Plusieurs générations d’écrivains de plusieurs pays y répondent et d’abord par leur textes poétiques – dans lesquels les voix ne s’entendent qu’à condition que nous-mêmes lecteurs les lisions à haute voix : nous y sommes invités par-dessus tout et je ne peux qu’y renvoyer. J’épingle tout de même quelques phrases frappantes… Ainsi, de Christian Prigent : publique, « la lecture insiste spécifiquement sur ce qui, dans la composition du texte, relève des traces de l’oralité implicite qui est l’une des forces qui en ont commandé l’écriture (écholalie, mesure, rythme) ». Ou de Cécile Mainardi : « une Schérazade qui ferait de sa voix-même l’objet d’un languissement instantané et sans fin, d’un languissement infiniment exaucé dans le temps même de son manque ». Au passage, cette figure de Schérazade nous remet en mémoire que le mythe de la récitante qui suspend la mort contient au moins autant la vérité de la littérature que celui du chant d’Orphée que la mort surprend ! Autre phrase témoin, de Jacques Demarcq, extraite de « La vie volatile » : « J’oralise des sortes de virgules, des exclamations ou interrogations auxquelles j’accole des paroles pour en contenir le vide mouvementé. » Ou, lapidaires, de Jacques Jouet : « La voix est une expiration. » et de Benoît Casas : « la voix et tout ce qu’elle trahit »…. Ou encore, de Charles Bernstein : « La poésie visuelle nous fait regarder autant que lire des textes, alors que la poésie sonore nous fait entendre aussi bien qu’écouter. Ces deux limites se croisent, curieusement, lorsqu’un poème visuel est lu comme un poème sonore ou lorsqu’un poème sonore est noté comme un poème visuel. » Ou enfin, la remarque de Michael Davidson : « La découverte par Milman Parry, Albert Lord et Eric Havelock de traditions orales et de style formulaire fournit un lien entre les pratiques d’avant-garde et les cultures tribales du passé. »

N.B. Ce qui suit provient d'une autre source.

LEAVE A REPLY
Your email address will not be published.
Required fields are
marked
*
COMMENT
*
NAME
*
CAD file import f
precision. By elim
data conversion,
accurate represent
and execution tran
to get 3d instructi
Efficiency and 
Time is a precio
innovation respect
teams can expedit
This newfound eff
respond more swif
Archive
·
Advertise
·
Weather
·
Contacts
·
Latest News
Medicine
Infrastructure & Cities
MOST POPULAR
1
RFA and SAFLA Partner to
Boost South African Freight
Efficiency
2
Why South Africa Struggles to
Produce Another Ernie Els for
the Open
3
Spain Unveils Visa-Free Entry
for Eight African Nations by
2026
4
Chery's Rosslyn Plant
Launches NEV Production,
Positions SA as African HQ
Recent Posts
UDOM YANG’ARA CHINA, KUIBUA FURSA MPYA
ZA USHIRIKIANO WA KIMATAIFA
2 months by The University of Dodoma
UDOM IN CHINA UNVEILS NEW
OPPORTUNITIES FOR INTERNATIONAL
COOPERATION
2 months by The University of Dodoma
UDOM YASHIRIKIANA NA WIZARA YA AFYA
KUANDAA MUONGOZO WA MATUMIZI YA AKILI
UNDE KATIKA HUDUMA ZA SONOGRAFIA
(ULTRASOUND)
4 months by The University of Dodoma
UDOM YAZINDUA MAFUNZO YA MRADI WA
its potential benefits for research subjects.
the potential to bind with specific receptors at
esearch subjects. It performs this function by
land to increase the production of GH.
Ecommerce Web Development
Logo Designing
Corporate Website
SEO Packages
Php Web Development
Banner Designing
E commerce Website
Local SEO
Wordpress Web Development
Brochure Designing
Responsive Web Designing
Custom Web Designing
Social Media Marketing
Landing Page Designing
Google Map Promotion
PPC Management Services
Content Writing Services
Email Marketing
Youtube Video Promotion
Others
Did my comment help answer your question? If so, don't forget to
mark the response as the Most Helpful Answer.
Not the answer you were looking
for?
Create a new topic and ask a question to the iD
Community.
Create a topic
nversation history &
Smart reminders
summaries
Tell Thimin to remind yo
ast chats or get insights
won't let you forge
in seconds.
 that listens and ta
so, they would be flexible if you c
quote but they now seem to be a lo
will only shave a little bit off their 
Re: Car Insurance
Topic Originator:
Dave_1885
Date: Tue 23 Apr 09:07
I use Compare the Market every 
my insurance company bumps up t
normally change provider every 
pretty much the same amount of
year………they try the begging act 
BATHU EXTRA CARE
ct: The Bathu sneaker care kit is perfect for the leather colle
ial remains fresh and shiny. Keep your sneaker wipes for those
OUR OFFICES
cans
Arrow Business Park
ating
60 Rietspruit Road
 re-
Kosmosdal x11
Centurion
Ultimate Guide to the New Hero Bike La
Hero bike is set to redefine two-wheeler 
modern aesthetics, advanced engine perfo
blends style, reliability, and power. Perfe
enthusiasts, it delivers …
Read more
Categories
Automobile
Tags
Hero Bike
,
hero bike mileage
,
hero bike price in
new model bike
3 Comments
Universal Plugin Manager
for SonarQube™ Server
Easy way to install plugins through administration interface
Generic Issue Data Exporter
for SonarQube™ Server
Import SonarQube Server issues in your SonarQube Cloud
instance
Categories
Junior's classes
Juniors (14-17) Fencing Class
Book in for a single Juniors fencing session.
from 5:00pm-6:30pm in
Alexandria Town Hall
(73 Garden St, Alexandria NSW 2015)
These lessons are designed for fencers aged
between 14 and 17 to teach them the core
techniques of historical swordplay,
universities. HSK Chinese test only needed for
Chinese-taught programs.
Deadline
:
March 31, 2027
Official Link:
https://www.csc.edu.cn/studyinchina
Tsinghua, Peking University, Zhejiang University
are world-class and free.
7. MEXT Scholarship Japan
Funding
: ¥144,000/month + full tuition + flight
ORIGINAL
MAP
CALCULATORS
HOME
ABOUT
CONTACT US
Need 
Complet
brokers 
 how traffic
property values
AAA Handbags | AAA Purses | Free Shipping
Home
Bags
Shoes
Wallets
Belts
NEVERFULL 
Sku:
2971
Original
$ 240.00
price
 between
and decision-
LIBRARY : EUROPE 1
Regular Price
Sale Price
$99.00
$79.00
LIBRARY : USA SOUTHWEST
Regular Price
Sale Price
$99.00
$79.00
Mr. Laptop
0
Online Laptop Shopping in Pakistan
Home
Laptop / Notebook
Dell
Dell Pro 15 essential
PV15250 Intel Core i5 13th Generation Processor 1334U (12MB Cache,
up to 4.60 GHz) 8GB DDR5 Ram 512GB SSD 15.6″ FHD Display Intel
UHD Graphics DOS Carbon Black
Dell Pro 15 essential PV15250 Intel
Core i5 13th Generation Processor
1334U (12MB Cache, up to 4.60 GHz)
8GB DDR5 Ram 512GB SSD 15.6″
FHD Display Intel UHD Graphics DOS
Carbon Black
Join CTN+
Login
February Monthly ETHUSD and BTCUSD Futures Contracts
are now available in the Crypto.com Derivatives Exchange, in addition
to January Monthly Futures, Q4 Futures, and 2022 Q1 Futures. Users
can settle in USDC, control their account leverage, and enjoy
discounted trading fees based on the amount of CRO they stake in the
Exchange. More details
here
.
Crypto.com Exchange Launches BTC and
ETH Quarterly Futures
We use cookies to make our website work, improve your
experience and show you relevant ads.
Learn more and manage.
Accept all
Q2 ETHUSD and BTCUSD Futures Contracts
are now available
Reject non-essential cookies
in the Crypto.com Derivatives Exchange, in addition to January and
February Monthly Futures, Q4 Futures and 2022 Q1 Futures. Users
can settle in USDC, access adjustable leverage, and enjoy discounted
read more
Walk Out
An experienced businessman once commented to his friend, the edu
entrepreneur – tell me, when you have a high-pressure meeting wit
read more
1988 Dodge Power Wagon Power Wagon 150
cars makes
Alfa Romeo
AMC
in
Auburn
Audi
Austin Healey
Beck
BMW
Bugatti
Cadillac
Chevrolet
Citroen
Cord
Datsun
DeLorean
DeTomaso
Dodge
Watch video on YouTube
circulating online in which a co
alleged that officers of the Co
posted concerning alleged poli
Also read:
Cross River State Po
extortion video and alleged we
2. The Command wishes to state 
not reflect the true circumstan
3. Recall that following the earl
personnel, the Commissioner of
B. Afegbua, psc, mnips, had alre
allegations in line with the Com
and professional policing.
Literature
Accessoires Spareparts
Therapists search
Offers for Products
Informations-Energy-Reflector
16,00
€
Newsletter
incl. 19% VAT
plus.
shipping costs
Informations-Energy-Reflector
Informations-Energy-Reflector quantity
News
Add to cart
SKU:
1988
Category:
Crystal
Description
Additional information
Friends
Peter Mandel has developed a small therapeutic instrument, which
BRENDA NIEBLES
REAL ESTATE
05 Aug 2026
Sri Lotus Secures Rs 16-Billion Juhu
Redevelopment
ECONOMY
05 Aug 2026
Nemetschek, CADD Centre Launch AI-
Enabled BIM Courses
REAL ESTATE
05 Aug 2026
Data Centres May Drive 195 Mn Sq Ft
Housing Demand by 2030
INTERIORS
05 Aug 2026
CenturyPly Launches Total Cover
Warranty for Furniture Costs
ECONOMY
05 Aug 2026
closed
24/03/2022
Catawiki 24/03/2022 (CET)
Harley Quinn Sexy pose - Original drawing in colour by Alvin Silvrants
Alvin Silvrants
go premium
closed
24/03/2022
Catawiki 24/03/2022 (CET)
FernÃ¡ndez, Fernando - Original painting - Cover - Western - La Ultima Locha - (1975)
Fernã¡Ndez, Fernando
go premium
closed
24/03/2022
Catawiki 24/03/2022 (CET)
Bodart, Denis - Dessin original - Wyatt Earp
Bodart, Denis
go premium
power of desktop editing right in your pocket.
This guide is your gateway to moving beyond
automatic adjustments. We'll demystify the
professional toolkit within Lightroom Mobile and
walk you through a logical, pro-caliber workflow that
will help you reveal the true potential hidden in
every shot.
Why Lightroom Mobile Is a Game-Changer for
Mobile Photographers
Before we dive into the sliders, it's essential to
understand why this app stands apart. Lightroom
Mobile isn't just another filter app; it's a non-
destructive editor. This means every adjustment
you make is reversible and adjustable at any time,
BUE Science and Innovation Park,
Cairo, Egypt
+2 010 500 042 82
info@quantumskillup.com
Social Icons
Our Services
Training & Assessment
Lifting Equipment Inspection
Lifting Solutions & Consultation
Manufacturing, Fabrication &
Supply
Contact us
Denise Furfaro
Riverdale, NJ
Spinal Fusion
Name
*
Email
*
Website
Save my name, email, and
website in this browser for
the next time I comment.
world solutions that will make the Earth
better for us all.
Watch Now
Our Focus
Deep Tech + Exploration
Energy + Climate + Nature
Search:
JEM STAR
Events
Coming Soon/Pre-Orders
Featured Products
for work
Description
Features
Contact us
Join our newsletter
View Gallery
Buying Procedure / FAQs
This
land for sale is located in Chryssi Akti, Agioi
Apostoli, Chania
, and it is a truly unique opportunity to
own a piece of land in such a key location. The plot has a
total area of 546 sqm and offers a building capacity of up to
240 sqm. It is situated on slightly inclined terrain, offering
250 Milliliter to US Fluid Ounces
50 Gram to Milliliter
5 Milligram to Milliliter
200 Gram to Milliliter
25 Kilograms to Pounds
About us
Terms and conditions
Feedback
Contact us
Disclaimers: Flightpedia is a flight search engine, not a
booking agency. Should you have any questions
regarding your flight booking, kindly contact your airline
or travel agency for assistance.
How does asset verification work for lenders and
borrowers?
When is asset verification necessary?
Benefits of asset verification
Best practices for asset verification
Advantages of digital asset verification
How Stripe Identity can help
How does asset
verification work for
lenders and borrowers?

L’ensemble est encadré par deux articles philosophiques, l’un de Mladen Dolar, l’autre de Slavoj Zizek, tous deux fondateurs de « l’École de Ljubljana », marquée par la psychanalyse lacanienne. Le premier parcourt de façon lumineuse les diverses façons de penser la voix, en particulier la rupture qu’elle introduit dans le sens, son caractère « acousmatique, voix dont la source ne peut être identifiée » et son double excès : d’autorité et d’exposition. Le second met en tension Lacan et Derrida, ce qui affronte heureusement les illusions de présence à soi et de souffle créateur que l’apologie de la voix peut entraîner. Comme à son habitude, Zizek bouillonne et change de sujet au cours de son texte, ce qui nous fait passer de la voix à la jouissance, de la jouissance au racisme et à l’antisémitisme et de ça au fantasme et à la fiction. Pourquoi pas ? Nous y perdons la voix, mais nous y gagnons, depuis la différence entre le fantasme comme « rêve d’un état sans perturbations » et le fantasme « dont le forme élémentaire est l’envie », hantise du réel de la jouissance axée sur l’Autre, la distinction entre la « fiction symbolique » et l ‘ « apparition spectrale ». Ce qui nous déporte vers une autre thématique dont j’introduis la discussion : la traversée du fantasme n’a-t-elle pas lieu radicalement, y compris pour la politique, dans l’expérience littéraire (ou artistique) précisément parce que la fiction n’y est pas coupée du réel, qu’elle opère la déception de son « spectre » lorsqu’elle affronte l’impossible à représenter ? En lui donnant voix au chapitre. Mieux : en donnant de la voix.